The Last Straw - Or Is It?

A few months ago I was given a real flashback to childhood - a paper straw. Oh, this one bore little resemblance to the pale yellow and white striped paper straws of my youth. This straw was the Kim Kardashian of straws - a piece of sparkly gold bling popped into a fruit crush.

And yet...

What annoying feature of paper straws had I forgotten, only to find that bling or not, millennium paper straws are no different?

The business end of a straw, the bit delivering delicious mango freeze to my tastebuds, became soggy and firmly sealed after a few minutes. I was forced to finish drinking directly out of the glass amid memories of this same battle fought decades ago. No wonder we seized upon plastic straws with relish!

The experience was related later over a lazy glass of wine with a friend in the packaging industry. An interesting source of info about recycled packaging and the environmental hazards of our overpackaged world, she agreed that the paper straw just wasn't cutting it.

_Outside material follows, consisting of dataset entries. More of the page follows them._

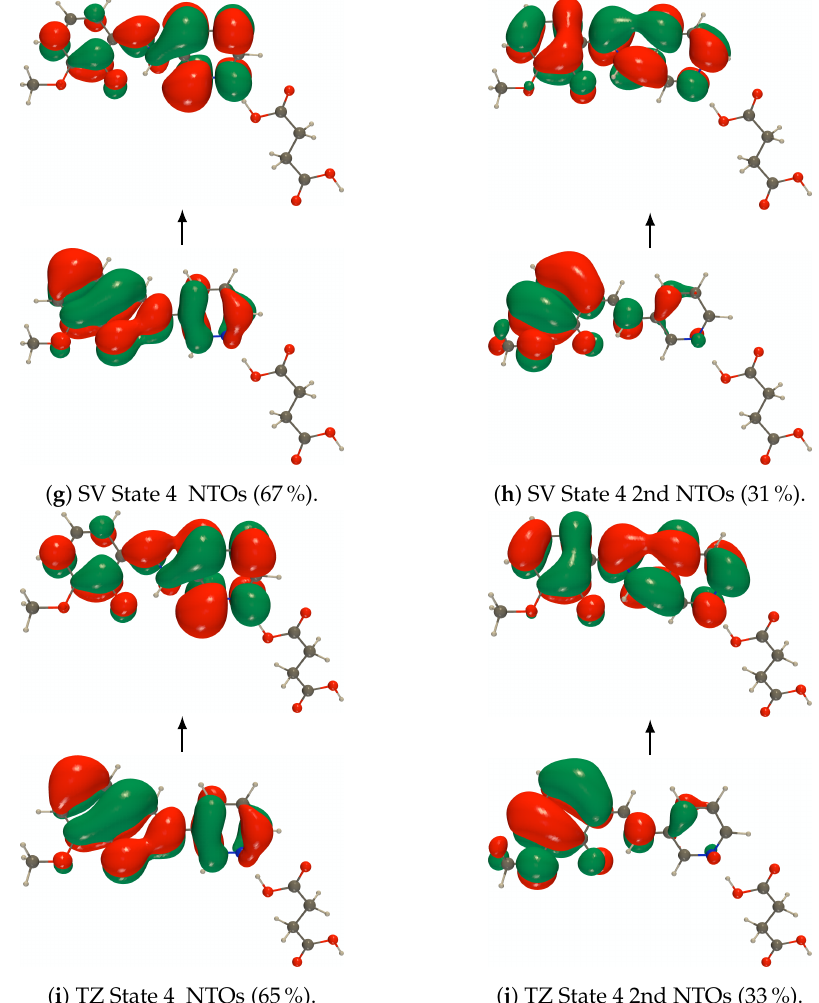
Figure A8. RI-CC2 def2-SVPD (SV) and def2-TZVPD (TZ) NTOs (holes below the arrows and particles above them, the red (green) lobes are the positive (negative) ones) of the embedded PYV3 + SA [PYV3 · SA] keto form (isovalue of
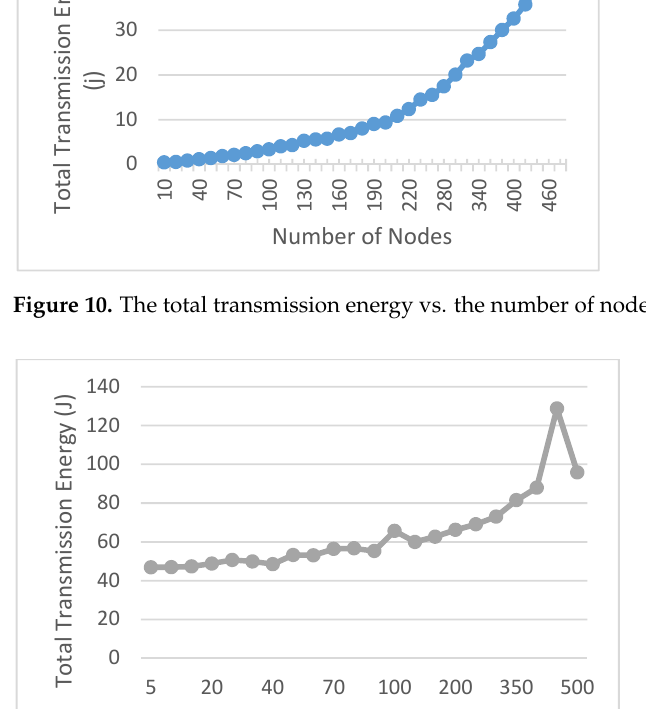
Figure 11. The total transmission energy vs. the number of miner nodes in the PoW model.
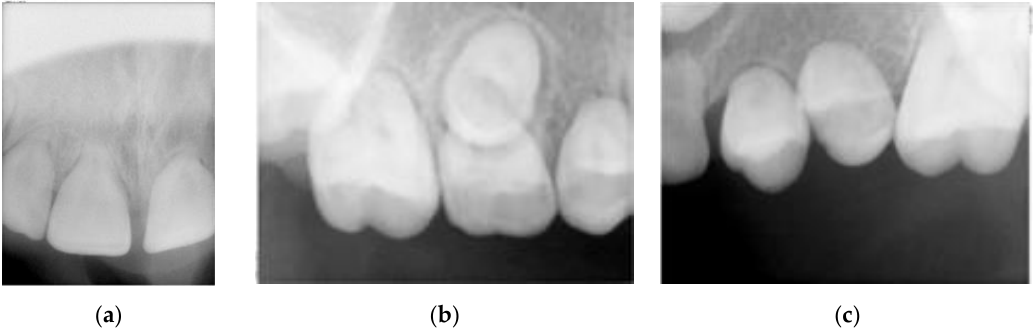
Figure 3. Periapical upper arch x-rays. ( a ) Teeth 1.1 (left) and 2.1 (right); ( b ) First quadrant with 1.4, 5.5 and 1.6 roots missing; ( c ) Second quadrant with 2.4, 2.5 and 2.6 roots missing.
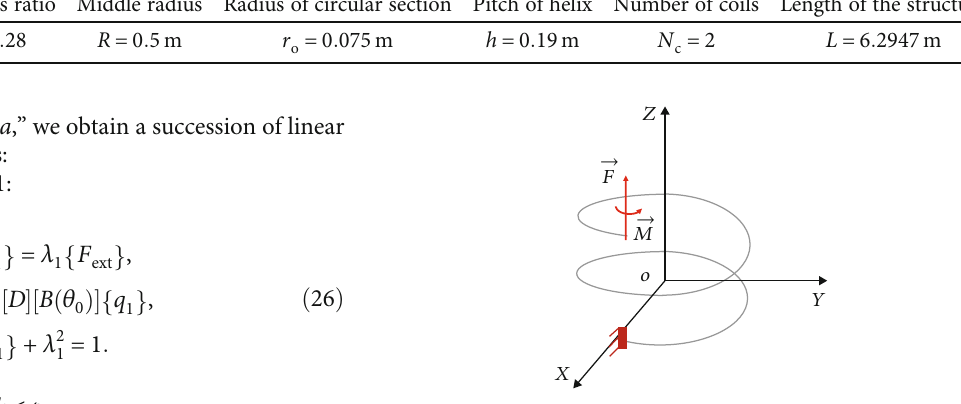
Figure 4: Recessed-loaded helical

Wham, her significant other arrived proudly bearing a white card tube - his company's latest development in the straw industry. Our debate heated up like an Olympic standard table tennis match with only one conclusion - why not accept the end of the straw completely?

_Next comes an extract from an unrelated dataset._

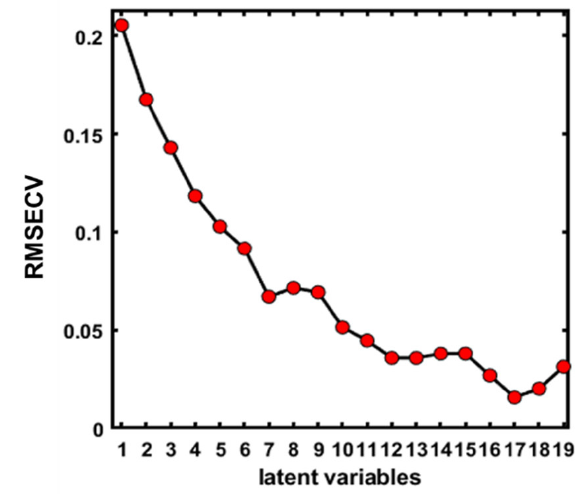
Figure 5. The optimal number of latent variables (LVs) for the full spectral data.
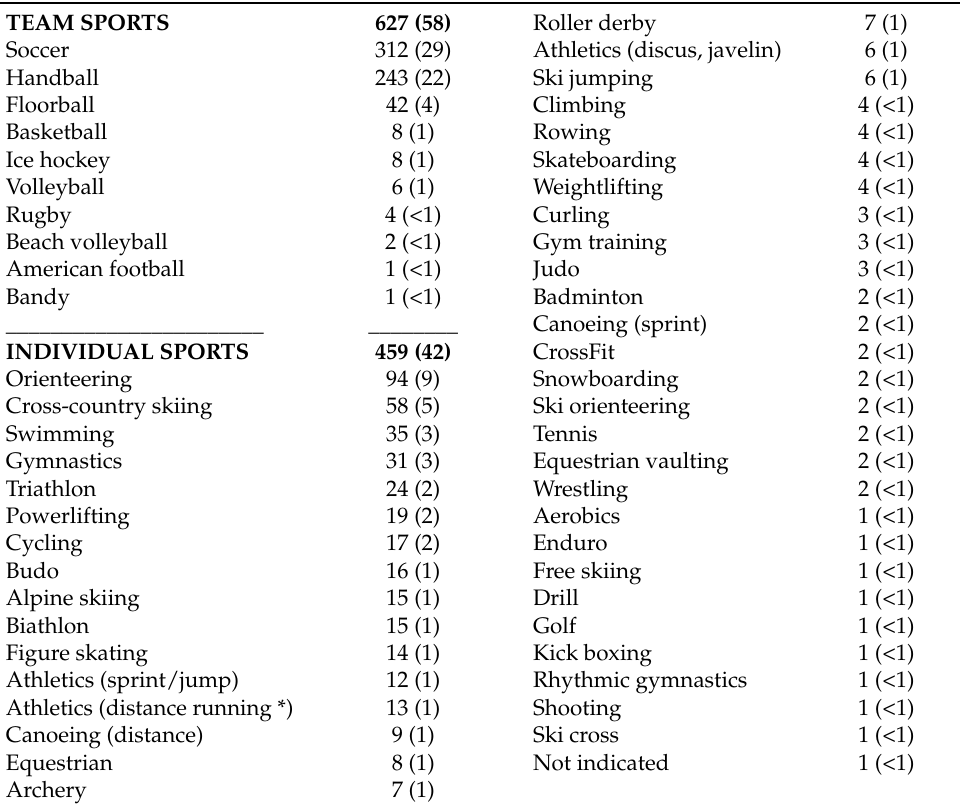
Table 1. The different sports represented, n (percentage) of participants in each sport. Athletes from team sports, n = 627 (58) and athletes from individual sports, n = 459 (42).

Think about it - as fully functional humans from the age of about 4 years onwards do we really need a straw at all? How many millions of dollars in terms of cost and brainpower is being spent to find an environmentally acceptable, practical replacement for the dreadful pollutant plastic straw? Paper and card, I'm afraid, in my opinion just don't cut it. Yes, we could carry our collapsable keyring straws around with us but it won't take long, like the shopping bag, for that to fall away and for us to not have said straw with us when needed.  I guess restaurants, already investing in cutlery and teaspoons, could invest in dishwasher safe metal tubes for customers to use but why can't we just drink directly out of the glass, can or bottle? Why exactly do we need a straw (besides the obvious needs of hospital patients and very young children at times)?

"Milkshakes!" Andrew proclaimed proudly, relieved to find a reason for his hard research into paper straws. "You can't drink milkshakes without a straw." Well, yes you can, Andrew, and it is possible to wipe the frothy moustache off your face too!

The corset, gravy boats, payphones, computer floppy discs, photographic film development, landline phones, dial-up internet are all examples of everyday items that have fallen into obsolescence, why not the straw? It's such an easy thing to do without and surely research and development budgets and time have better things to do?